- Task inputs -

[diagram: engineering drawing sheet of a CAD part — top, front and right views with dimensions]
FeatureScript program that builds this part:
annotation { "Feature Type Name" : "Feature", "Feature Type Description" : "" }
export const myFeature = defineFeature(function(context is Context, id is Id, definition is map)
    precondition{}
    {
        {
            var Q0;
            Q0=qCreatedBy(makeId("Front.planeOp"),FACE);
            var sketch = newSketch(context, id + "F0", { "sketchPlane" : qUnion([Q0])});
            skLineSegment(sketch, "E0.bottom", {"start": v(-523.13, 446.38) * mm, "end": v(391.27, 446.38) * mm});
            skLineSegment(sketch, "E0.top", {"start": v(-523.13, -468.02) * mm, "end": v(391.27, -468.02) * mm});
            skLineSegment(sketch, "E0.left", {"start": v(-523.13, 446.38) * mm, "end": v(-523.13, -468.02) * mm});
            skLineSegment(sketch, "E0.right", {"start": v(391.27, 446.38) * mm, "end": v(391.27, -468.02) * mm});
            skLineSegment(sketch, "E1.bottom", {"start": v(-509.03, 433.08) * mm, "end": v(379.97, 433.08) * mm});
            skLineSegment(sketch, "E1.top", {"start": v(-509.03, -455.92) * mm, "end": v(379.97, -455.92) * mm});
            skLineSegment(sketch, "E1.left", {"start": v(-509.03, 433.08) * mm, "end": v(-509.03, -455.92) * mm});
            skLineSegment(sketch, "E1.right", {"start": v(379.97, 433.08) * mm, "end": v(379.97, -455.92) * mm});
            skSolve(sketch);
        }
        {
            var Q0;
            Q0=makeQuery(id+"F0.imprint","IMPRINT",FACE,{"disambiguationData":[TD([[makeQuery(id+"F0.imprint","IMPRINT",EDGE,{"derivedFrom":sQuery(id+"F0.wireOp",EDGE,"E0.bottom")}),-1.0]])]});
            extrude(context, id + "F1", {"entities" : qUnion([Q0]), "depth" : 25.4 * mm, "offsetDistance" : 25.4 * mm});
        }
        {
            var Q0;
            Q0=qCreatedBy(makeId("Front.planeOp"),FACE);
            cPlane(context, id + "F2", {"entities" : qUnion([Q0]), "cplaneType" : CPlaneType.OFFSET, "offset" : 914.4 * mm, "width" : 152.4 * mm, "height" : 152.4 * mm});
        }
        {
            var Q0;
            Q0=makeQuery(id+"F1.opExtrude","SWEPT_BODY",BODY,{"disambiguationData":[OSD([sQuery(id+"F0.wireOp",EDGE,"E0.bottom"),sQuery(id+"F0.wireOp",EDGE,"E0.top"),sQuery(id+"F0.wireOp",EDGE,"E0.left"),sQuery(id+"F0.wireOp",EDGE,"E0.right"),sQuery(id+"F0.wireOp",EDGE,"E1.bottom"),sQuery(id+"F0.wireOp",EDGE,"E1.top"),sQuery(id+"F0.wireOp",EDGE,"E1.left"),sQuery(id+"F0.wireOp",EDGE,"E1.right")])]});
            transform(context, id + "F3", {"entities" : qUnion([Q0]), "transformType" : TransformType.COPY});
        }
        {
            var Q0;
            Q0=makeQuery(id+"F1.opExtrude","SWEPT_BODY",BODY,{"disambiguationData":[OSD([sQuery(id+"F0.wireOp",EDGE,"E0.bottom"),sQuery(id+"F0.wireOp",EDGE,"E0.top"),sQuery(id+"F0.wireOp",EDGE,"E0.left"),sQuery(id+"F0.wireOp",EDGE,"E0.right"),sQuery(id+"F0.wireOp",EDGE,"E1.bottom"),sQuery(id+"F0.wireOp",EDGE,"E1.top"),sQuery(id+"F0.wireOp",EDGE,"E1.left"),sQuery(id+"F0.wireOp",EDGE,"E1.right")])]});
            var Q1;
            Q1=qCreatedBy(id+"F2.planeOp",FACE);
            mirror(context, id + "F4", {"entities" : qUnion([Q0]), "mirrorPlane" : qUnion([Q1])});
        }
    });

- Task requirements -
Please count the lines in the items above that contain the string "FACE", where case counts. Give only the number.

- Output of the task -
4